BERLIN – Israeli Ambassador to Germany Yakov Hadas-Handelsman ratcheted up on Monday Jerusalem’s criticism of the city of Frankfurt for its decision to grant an award to a US academic who has called for a boycott of the Jewish state.

The Theodor Adorno Prize and its cash grant of 50,000 euros was given on Tuesday to Judith Butler, a gender studies theorist at the University of California at Berkeley.

In an emailed statement to The Jerusalem Post, Handelsman wrote that he was “disappointed” by Frankfurt’s decision to recognize the American academic.

“In the center of her agenda it states that Israelis should be boycotted because they are Israelis,” he noted, adding that “it is disconcerting that a prize that memorializes the victims of the German Nazi boycotts will be presented to someone who sees a boycott as a legitimate method.”

The award, which is given in recognition of outstanding achievement in the areas of philosophy, theater, music and film, is named for sociologist and philosopher Theodor Adorno.

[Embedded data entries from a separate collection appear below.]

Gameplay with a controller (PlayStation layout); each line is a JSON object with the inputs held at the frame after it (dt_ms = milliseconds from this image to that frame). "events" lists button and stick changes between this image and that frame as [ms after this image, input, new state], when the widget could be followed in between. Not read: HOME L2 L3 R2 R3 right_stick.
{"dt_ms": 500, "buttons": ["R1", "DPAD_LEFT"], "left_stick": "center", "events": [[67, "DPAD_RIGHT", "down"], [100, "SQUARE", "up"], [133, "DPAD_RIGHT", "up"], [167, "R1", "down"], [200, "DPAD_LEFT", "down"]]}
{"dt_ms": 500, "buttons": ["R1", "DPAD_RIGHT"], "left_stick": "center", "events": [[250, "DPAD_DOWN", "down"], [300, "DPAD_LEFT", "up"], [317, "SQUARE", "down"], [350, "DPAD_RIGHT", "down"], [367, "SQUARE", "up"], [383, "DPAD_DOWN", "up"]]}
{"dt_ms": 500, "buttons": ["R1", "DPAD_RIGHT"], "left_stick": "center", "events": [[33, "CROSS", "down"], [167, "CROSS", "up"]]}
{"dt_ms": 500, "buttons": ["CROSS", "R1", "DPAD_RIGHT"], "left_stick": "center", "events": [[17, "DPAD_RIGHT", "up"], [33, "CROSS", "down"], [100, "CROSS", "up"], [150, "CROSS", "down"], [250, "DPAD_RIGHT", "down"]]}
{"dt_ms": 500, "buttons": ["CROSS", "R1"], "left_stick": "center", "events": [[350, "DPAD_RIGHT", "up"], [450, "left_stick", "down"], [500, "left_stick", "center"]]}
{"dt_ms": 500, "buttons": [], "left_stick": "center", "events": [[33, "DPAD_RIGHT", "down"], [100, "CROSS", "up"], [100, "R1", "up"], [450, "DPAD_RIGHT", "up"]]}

Adorno, a critic of the Nazis and son of a Jewish man, lived in exile during World War II.

The envoy said that Butler had put herself “in the front line of those who advocate a boycott of Israel.”

Speaking to the Post on Monday from New York, Phyllis Chesler, an emeritus professor of psychology and women’s studies at City University of New York, accused the Germans of “hiding behind Butler,” saying that “by valorizing her anti-Israel views they justify and elevate their own anti- Israel views.”

Jewish organizations and pro- Israel leftist groups demonstrated on Tuesday at the location of the award ceremony, St. Paul’s Church in Frankfurt am Main.

Butler triggered worldwide criticism in 2006 by saying, “Understanding Hamas/Hezbollah as social movements that are progressive, that are on the Left, that are part of a global Left, is extremely important.”

Speaking from the rally on Tuesday against the decision to award Butler the prize, Sacha Stawski, the head of the pro-Israel media watchdog group Honestly Concerned, told the Post via phone that 150-200 people were at the demonstration. He said “a mix of Jews and non-Jews and the pro-Zionist left group” turned out under the motto “No honor for hatred of Israel.” He also said a rabbi from Frankfurt will address the group.

Stawski was also scheduled to speak and to announce that his group no longer plans to use Frankfurt for pro-Israel events because of the city’s honoring of Butler, who, he says, supports Hamas and Hezbollah.